==== Dataset entries

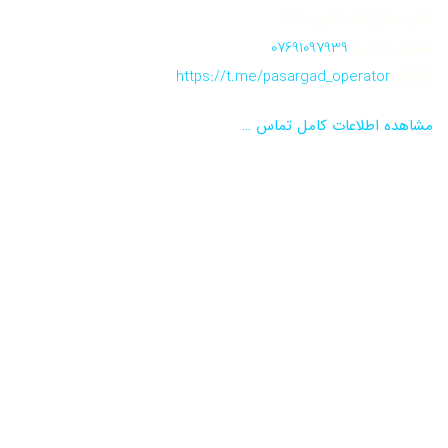
شنبه ها از 8:30 الی 12:30
شماره تماس:
07691097939
تلگرام:
https://t.me/pasargad_operator
مشاهده اطلاعات کامل تماس …
نماد اعتماد الکترونیکی
تاییدیه مرکز رسانه های دیجیتال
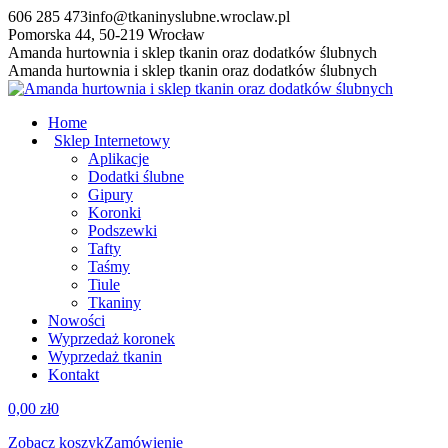
Przewiń
606 285 473
info@tkaninyslubne.wroclaw.pl
do
Pomorska 44, 50-219 Wrocław
zawartości
Facebook
Amanda hurtownia i sklep tkanin oraz dodatków ślubnych
page
Amanda hurtownia i sklep tkanin oraz dodatków ślubnych
opens
in
Home
new
Sklep Internetowy
window
Aplikacje
Dodatki ślubne
Gipury
Koronki
Podszewki
Tafty
Taśmy
Tiule
Tkaniny
Nowości
Wyprzedaż koronek
Wyprzedaż tkanin
Kontakt
0,00
zł
0
Zobacz koszyk
Zamówienie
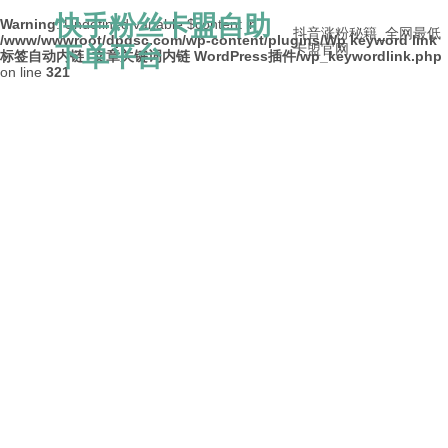
快手粉丝卡盟自助
Warning
: Undefined variable $content in
抖音涨粉秘籍_全网最低
/www/wwwroot/dpdsc.com/wp-content/plugins/Wp keyword link
下单平台
卡盟官网
标签自动内链_文章关键词内链 WordPress插件/wp_keywordlink.php
on line
321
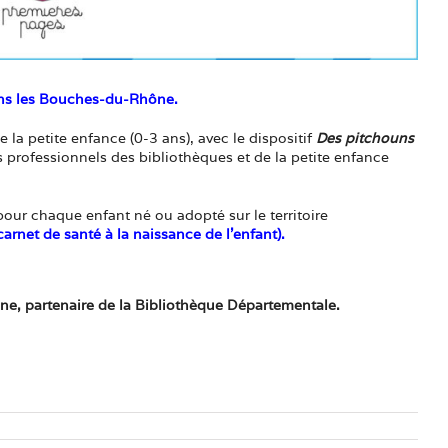
dans les Bouches-du-Rhône.
a petite enfance (0-3 ans), avec le dispositif
Des pitchouns
es professionnels des bibliothèques et de la petite enfance
our chaque enfant né ou adopté sur le territoire
 carnet de santé à la naissance de l’enfant).
e, partenaire de la Bibliothèque Départementale.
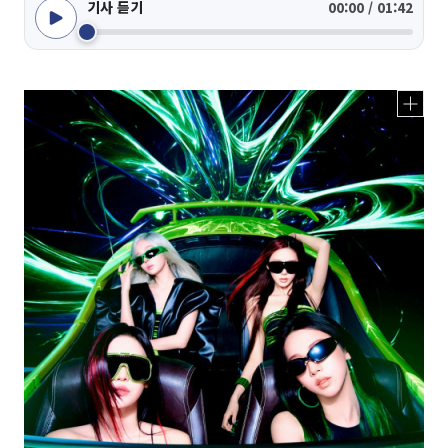
기사 듣기
00:00 / 01:42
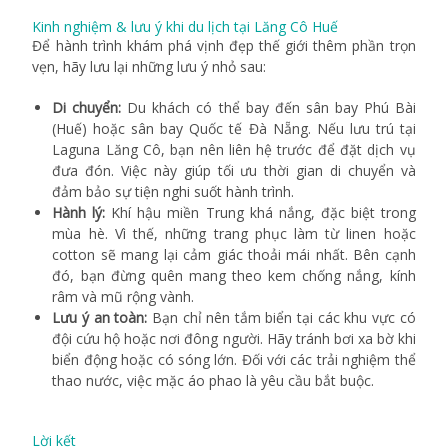
Kinh nghiệm & lưu ý khi du lịch tại Lăng Cô Huế
Để hành trình khám phá vịnh đẹp thế giới thêm phần trọn
vẹn, hãy lưu lại những lưu ý nhỏ sau:
Di chuyển:
Du khách có thể bay đến sân bay Phú Bài
(Huế) hoặc sân bay Quốc tế Đà Nẵng. Nếu lưu trú tại
Laguna Lăng Cô, bạn nên liên hệ trước để đặt dịch vụ
đưa đón. Việc này giúp tối ưu thời gian di chuyển và
đảm bảo sự tiện nghi suốt hành trình.
Hành lý:
Khí hậu miền Trung khá nắng, đặc biệt trong
mùa hè. Vì thế, những trang phục làm từ linen hoặc
cotton sẽ mang lại cảm giác thoải mái nhất. Bên cạnh
đó, bạn đừng quên mang theo kem chống nắng, kính
râm và mũ rộng vành.
Lưu ý an toàn:
Bạn chỉ nên tắm biển tại các khu vực có
đội cứu hộ hoặc nơi đông người. Hãy tránh bơi xa bờ khi
biển động hoặc có sóng lớn. Đối với các trải nghiệm thể
thao nước, việc mặc áo phao là yêu cầu bắt buộc.
Lời kết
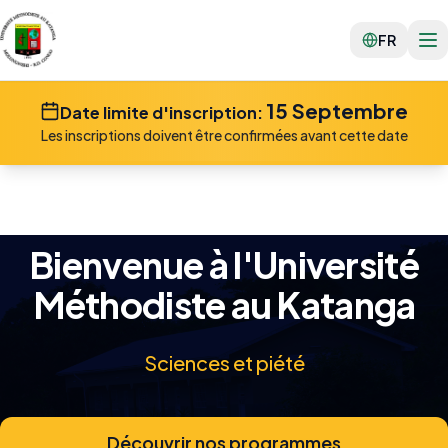
FR
15 Septembre
Date limite d'inscription:
Les inscriptions doivent être confirmées avant cette date
Bienvenue à l'Université
Méthodiste au Katanga
Sciences et piété
Découvrir nos programmes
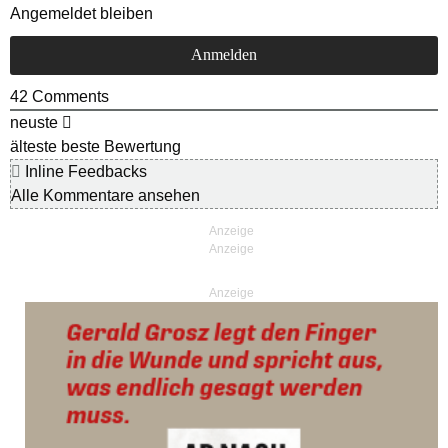
Angemeldet bleiben
42
Comments
neuste
älteste
beste Bewertung
Inline Feedbacks
Alle Kommentare ansehen
Anzeige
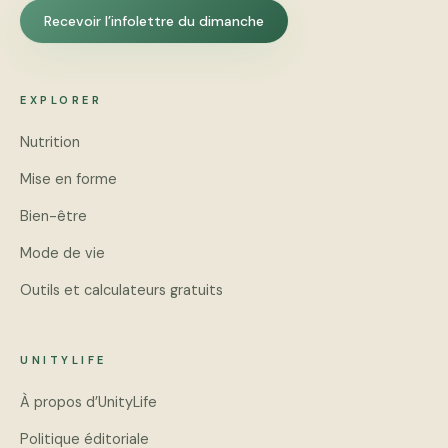
Recevoir l’infolettre du dimanche
EXPLORER
Nutrition
Mise en forme
Bien-être
Mode de vie
Outils et calculateurs gratuits
UNITYLIFE
À propos d’UnityLife
Politique éditoriale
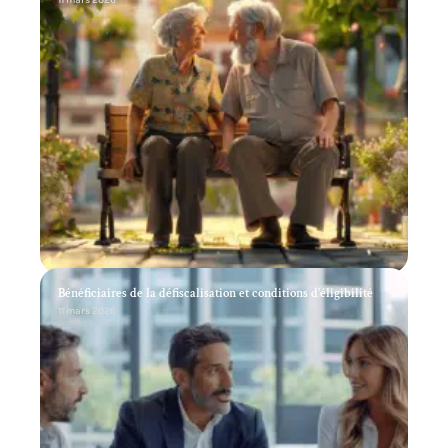
11 mars 2026
Bénéficiaires de la défiscalisation et conditions d’éligibilité
11 mars 2026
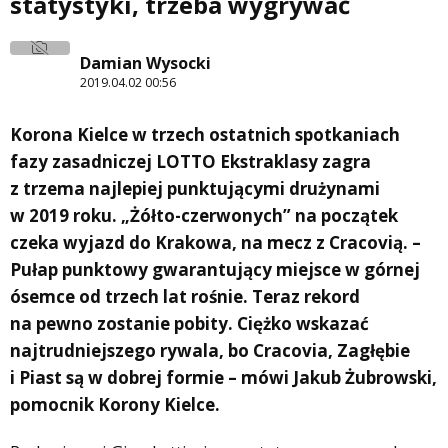
statystyki, trzeba wygrywać
Damian Wysocki
2019.04.02 00:56
Korona Kielce w trzech ostatnich spotkaniach
fazy zasadniczej LOTTO Ekstraklasy zagra
z trzema najlepiej punktującymi drużynami
w 2019 roku. „Żółto-czerwonych” na początek
czeka wyjazd do Krakowa, na mecz z Cracovią. –
Pułap punktowy gwarantujący miejsce w górnej
ósemce od trzech lat rośnie. Teraz rekord
na pewno zostanie pobity. Ciężko wskazać
najtrudniejszego rywala, bo Cracovia, Zagłębie
i Piast są w dobrej formie – mówi Jakub Żubrowski,
pomocnik Korony Kielce.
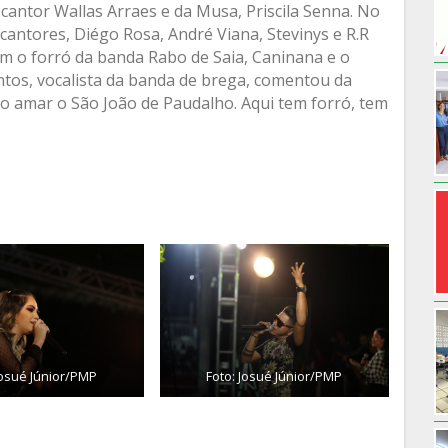
 cantor Wallas Arraes e da Musa, Priscila Senna. No
antores, Diégo Rosa, André Viana, Stevinys e R.R
com o forró da banda Rabo de Saia, Caninana e o
ntos, vocalista da banda de brega, comentou da
o amar o São João de Paudalho. Aqui tem forró, tem
Josué Júnior/PMP
Foto: Josué Júnior/PMP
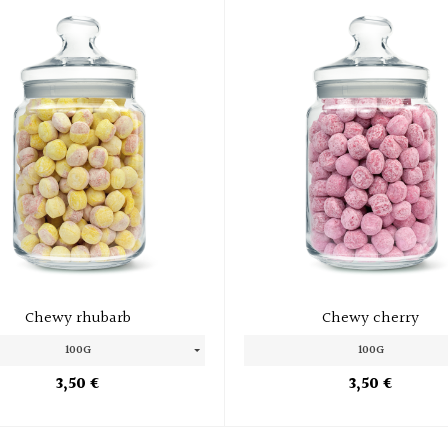
Chewy rhubarb
Chewy cherry
100G
100G
3,50 €
3,50 €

========

-- Job item --
Please locate every line in the records above that contains the word "hoặc" and copy each one. Case counts.

-- Problem solution --
(Huế) hoặc sân bay Quốc tế Đà Nẵng. Nếu lưu trú tại
mùa hè. Vì thế, những trang phục làm từ linen hoặc
đội cứu hộ hoặc nơi đông người. Hãy tránh bơi xa bờ khi
biển động hoặc có sóng lớn. Đối với các trải nghiệm thể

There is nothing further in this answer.